There are many challenges facing operators of all sizes – primarily, the continuous threat of increased government regulation. Sadly, I believe that if the current trend of “big government” solutions continues, we will eventually have rent control in almost every market in almost every state. You realize quickly in this business that government is the biggest driver of costs, which creates the very environment for rising rents they will eventually use as the excuse to regulate the industry. Between the overregulation on home construction and home setup, as well as the discrimination against any new MH community development, it is becoming more difficult for our industry to operate efficiently. As the old Governor of Florida, Rick Scott, once told me, government is your biggest threat and competition as a private business owner.

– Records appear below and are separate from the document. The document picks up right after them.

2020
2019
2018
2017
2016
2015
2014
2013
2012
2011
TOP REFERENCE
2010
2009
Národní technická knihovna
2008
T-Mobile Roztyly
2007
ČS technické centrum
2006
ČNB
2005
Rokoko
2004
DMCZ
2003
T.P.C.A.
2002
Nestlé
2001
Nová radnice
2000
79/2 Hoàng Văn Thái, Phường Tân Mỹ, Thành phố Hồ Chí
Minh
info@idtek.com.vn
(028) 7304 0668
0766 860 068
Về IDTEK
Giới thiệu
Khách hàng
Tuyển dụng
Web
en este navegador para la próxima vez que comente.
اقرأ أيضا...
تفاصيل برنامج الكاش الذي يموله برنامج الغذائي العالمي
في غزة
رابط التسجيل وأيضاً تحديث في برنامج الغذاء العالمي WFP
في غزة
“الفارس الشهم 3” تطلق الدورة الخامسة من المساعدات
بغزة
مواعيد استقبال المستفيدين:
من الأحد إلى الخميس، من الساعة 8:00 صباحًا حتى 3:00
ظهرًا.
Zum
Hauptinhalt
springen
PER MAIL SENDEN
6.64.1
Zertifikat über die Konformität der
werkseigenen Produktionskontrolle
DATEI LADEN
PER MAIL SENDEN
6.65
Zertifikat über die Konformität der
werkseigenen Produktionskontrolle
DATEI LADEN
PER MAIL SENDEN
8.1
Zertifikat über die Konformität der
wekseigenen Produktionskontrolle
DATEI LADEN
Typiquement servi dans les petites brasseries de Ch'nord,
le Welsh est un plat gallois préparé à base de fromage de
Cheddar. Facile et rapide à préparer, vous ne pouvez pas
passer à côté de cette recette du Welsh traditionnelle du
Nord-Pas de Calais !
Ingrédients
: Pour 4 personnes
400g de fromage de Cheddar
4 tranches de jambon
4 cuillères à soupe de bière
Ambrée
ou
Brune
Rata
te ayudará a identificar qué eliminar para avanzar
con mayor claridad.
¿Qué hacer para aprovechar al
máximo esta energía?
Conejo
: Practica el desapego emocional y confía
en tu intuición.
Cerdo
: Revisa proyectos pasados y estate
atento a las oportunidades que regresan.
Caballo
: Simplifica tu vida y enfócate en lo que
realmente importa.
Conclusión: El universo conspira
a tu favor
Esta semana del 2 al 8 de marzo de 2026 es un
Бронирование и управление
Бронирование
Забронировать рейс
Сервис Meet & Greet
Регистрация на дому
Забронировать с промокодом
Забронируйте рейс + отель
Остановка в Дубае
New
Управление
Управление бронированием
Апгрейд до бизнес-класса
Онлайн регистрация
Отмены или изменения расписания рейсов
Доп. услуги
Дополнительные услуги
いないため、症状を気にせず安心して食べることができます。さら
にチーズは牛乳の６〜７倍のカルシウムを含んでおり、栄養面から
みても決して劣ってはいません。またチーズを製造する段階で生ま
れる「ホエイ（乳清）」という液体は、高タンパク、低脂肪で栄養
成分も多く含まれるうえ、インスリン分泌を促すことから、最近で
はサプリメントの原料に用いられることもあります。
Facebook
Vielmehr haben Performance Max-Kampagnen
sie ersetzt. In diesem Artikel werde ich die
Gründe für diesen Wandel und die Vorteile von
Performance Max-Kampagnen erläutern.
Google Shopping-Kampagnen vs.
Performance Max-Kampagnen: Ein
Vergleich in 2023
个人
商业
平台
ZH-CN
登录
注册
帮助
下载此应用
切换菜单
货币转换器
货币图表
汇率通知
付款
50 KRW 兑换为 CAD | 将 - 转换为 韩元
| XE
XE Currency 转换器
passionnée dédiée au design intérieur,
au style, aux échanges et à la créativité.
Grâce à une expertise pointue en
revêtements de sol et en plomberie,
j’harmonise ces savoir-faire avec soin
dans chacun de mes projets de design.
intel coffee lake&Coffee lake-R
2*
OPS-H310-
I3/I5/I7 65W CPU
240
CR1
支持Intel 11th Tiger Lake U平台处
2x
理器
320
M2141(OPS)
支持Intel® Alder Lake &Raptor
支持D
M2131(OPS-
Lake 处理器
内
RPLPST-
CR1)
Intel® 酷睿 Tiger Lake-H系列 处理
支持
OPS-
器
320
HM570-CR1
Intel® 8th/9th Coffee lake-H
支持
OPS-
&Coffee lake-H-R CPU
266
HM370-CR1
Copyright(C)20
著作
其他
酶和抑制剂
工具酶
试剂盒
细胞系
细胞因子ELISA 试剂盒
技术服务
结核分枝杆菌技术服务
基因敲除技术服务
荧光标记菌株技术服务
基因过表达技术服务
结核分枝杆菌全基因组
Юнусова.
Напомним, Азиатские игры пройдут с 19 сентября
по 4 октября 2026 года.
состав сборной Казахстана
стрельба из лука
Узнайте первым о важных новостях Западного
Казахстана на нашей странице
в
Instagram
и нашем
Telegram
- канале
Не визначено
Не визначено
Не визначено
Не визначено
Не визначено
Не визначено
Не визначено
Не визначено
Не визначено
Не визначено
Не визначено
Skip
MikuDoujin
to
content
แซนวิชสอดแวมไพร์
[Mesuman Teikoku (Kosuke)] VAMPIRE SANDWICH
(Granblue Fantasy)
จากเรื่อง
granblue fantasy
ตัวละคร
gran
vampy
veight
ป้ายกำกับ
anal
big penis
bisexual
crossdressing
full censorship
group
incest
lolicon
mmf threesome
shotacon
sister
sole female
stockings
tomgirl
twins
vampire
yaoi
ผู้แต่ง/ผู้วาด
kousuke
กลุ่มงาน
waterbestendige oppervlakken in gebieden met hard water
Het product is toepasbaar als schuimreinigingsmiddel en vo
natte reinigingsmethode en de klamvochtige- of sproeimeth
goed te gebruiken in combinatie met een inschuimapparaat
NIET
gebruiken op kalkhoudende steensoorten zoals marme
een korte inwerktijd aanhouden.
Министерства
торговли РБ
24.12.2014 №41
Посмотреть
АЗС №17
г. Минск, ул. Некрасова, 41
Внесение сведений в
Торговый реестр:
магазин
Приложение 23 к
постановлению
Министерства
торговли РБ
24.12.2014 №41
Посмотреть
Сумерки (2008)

The second area where operators face challenges is in the labor market. Since the pandemic started, people have been disincentivized from re-entering the workforce by the increased amount and availability of unemployment benefits. I have heard of plenty of cases where a former employee is being paid $40-50k on an annualized basis in state and federal benefits by remaining unemployed. I remember not long ago that was a good living. This means in order to find the staff to build our homes or manage and maintain our communities, we are having to compete with the government and unemployment. These challenges combined with threats of increasing capital gains tax rate to nearly half of all you have worked for, in many cases a generation or two of effort, and threats of eliminating 1031 exchanges have created a difficult environment to navigate. It seems from every angle, Rick was right; the government is our biggest competitor. Somewhere along the way if interest rates finally rise, and do so precipitously, many of the deals being done today could be deeply underwater. For example, the effect of going from a 4% cap to a 5% cap on $1,000,000 in NOI is a reduction in value from $25,000,000 to $20,000,000. For now, as long as interest rates stay low, wages keep rising, and state and local governments continue to be anti-MH, communities will continue to be more and more valuable. MHV
James Cook is the national director of brokerage for Yale Realty and Capital Advisors. He entered the manufactured housing and RV property asset class in 2005 as a licensed agent listing homes for a local investor. In 2012, he founded the fully integrated finance and brokerage shop and has accumulated transaction exceeding $1 billion in value. He offers perspective at a national level, providing insight into the niche industry.